I was wondering if any of you could help me, i love to fly fish and have caught almost every trout I can think of around the mountain west, except for some decent dark red brooks. i was wondering if there are any river out in utah that has some good brook trout fishing with flys and what would you recommend. I usually catch and release so hopefully another person can pick them up later on, would really appreciate the help thanks


----------



## doody (Apr 2, 2009)

There is an awesome population of brookies up Little Cottonwood canyon 15 min from SLC. If you can keep from spooking them you'll catch fish in most likely spots. Midges and para adams will be all you need.


----------



## blackirish (Apr 2, 2011)

I have caught a lot of brookies in the uintas as has everybody else on this forum. not really accessible until the summer but just a heads up


----------



## scott_rn (Sep 11, 2007)

If you're looking for the dark red fish in spawning phase this may start you in the right direction, except for the river part. 10,000 lakes down there, lots of water to fish.
viewtopic.php?f=2&t=28729&p=303488&hilit=boulder+mountain#p303488


----------



## flyguy7 (Sep 16, 2007)

They are a dime a dozen in the uintas. Fish during fall for the best colors. East fork of the bear, stillwater, upper provo, north fork of the duchesne, middle fork of sheep creek, etc. etc. etc.


----------



## 801hunter (Feb 27, 2011)

hey thanks for the info guys, hopefully this snow breaks and we can get some good weather to go out


----------



## doody (Apr 2, 2009)

This subject got me excited to fish the smaller streams! IMO brook trout are the best of the species, probably due more to the cool locations they're found in. Here is a link to a buddy's brookie in LCC a few years ago. Nice sized fish and pretty typical for the trout up there.


__
https://flic.kr/p/3957459441

801, I think we've emailed before. I'd be happy to go up to LCC with you before runoff starts heavy. Could always use more fishing buddies. PM if interested.


----------



## houstonryan (Apr 9, 2011)

Trying to figure out who Doody is...have we met before?
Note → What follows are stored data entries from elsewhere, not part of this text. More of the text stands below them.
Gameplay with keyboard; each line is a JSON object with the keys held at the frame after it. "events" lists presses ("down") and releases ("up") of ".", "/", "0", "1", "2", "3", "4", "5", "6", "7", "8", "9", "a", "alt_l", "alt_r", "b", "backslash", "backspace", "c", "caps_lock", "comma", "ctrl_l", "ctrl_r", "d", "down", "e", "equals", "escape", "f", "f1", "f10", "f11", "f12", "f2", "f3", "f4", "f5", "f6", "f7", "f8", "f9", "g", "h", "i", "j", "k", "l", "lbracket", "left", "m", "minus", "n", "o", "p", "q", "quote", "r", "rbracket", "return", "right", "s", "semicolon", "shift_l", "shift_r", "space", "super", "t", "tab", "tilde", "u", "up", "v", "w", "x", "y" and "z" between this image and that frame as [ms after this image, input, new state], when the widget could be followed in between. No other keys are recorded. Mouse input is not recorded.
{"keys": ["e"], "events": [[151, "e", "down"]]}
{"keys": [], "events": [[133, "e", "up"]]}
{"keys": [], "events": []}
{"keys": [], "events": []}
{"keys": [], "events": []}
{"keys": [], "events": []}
There are also brook trout in the small tributaries that feed into Hobble Creek (Springville) if you go up high enough...


----------



## benjicunney (Jul 30, 2008)

Most places that have brookies will give you the opportunity to catch the nice amber/red colored ones. You just need to wait until late summer when they are spawning.


----------



## flyguy7 (Sep 16, 2007)

Actually they spawn in the fall


----------



## benjicunney (Jul 30, 2008)

My summer is most peoples fall . The high mountain lakes brookies typically start a little earlier.


----------